Collected data entries
BEGIN

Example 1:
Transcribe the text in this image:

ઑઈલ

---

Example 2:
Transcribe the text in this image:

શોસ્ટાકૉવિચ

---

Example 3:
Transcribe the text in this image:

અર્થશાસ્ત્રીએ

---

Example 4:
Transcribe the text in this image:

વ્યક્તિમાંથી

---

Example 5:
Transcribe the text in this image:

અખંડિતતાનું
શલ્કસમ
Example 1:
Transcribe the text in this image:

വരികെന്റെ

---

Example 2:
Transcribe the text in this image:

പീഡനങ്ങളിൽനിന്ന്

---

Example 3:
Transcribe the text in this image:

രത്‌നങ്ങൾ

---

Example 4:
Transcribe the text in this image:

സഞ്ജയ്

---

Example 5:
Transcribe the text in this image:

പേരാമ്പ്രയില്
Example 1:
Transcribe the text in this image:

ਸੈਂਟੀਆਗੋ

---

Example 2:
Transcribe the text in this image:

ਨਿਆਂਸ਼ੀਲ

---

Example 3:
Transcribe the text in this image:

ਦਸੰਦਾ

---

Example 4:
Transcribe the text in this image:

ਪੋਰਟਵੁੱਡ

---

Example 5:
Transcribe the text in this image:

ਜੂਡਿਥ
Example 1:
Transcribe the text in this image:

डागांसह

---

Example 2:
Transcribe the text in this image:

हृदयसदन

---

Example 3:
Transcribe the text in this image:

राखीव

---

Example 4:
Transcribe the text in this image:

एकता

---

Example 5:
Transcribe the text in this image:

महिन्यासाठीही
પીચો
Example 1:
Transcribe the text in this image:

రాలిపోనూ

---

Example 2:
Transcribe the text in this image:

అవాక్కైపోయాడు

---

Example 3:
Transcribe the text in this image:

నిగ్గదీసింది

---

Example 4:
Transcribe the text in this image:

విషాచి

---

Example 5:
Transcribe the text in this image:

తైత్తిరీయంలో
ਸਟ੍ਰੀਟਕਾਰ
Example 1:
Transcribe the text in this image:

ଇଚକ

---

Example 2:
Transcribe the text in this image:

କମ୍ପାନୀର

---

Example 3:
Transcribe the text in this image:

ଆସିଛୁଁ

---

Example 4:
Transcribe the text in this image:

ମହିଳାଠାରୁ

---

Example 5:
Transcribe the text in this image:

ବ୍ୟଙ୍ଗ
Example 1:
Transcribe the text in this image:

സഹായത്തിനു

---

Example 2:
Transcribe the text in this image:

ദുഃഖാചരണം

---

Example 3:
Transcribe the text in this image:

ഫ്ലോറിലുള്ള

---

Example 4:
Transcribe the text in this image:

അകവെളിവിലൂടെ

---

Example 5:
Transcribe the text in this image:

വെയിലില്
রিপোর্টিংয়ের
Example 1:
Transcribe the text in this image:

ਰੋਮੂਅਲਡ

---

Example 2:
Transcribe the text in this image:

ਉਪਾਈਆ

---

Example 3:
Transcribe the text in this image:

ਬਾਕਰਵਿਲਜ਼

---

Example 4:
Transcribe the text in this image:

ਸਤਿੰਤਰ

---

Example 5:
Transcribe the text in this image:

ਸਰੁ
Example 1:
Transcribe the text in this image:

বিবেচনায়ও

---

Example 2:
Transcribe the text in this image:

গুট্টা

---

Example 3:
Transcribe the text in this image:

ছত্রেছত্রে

END

PROBLEM TO WORK ON ::
The data above must be repeated in its entirety, exactly as given.

EXERCISE OUTPUT ::
Example 1:
Transcribe the text in this image:

ઑઈલ

---

Example 2:
Transcribe the text in this image:

શોસ્ટાકૉવિચ

---

Example 3:
Transcribe the text in this image:

અર્થશાસ્ત્રીએ

---

Example 4:
Transcribe the text in this image:

વ્યક્તિમાંથી

---

Example 5:
Transcribe the text in this image:

અખંડિતતાનું
શલ્કસમ
Example 1:
Transcribe the text in this image:

വരികെന്റെ

---

Example 2:
Transcribe the text in this image:

പീഡനങ്ങളിൽനിന്ന്

---

Example 3:
Transcribe the text in this image:

രത്‌നങ്ങൾ

---

Example 4:
Transcribe the text in this image:

സഞ്ജയ്

---

Example 5:
Transcribe the text in this image:

പേരാമ്പ്രയില്
Example 1:
Transcribe the text in this image:

ਸੈਂਟੀਆਗੋ

---

Example 2:
Transcribe the text in this image:

ਨਿਆਂਸ਼ੀਲ

---

Example 3:
Transcribe the text in this image:

ਦਸੰਦਾ

---

Example 4:
Transcribe the text in this image:

ਪੋਰਟਵੁੱਡ

---

Example 5:
Transcribe the text in this image:

ਜੂਡਿਥ
Example 1:
Transcribe the text in this image:

डागांसह

---

Example 2:
Transcribe the text in this image:

हृदयसदन

---

Example 3:
Transcribe the text in this image:

राखीव

---

Example 4:
Transcribe the text in this image:

एकता

---

Example 5:
Transcribe the text in this image:

महिन्यासाठीही
પીચો
Example 1:
Transcribe the text in this image:

రాలిపోనూ

---

Example 2:
Transcribe the text in this image:

అవాక్కైపోయాడు

---

Example 3:
Transcribe the text in this image:

నిగ్గదీసింది

---

Example 4:
Transcribe the text in this image:

విషాచి

---

Example 5:
Transcribe the text in this image:

తైత్తిరీయంలో
ਸਟ੍ਰੀਟਕਾਰ
Example 1:
Transcribe the text in this image:

ଇଚକ

---

Example 2:
Transcribe the text in this image:

କମ୍ପାନୀର

---

Example 3:
Transcribe the text in this image:

ଆସିଛୁଁ

---

Example 4:
Transcribe the text in this image:

ମହିଳାଠାରୁ

---

Example 5:
Transcribe the text in this image:

ବ୍ୟଙ୍ଗ
Example 1:
Transcribe the text in this image:

സഹായത്തിനു

---

Example 2:
Transcribe the text in this image:

ദുഃഖാചരണം

---

Example 3:
Transcribe the text in this image:

ഫ്ലോറിലുള്ള

---

Example 4:
Transcribe the text in this image:

അകവെളിവിലൂടെ

---

Example 5:
Transcribe the text in this image:

വെയിലില്
রিপোর্টিংয়ের
Example 1:
Transcribe the text in this image:

ਰੋਮੂਅਲਡ

---

Example 2:
Transcribe the text in this image:

ਉਪਾਈਆ

---

Example 3:
Transcribe the text in this image:

ਬਾਕਰਵਿਲਜ਼

---

Example 4:
Transcribe the text in this image:

ਸਤਿੰਤਰ

---

Example 5:
Transcribe the text in this image:

ਸਰੁ
Example 1:
Transcribe the text in this image:

বিবেচনায়ও

---

Example 2:
Transcribe the text in this image:

গুট্টা

---

Example 3:
Transcribe the text in this image:

ছত্রেছত্রে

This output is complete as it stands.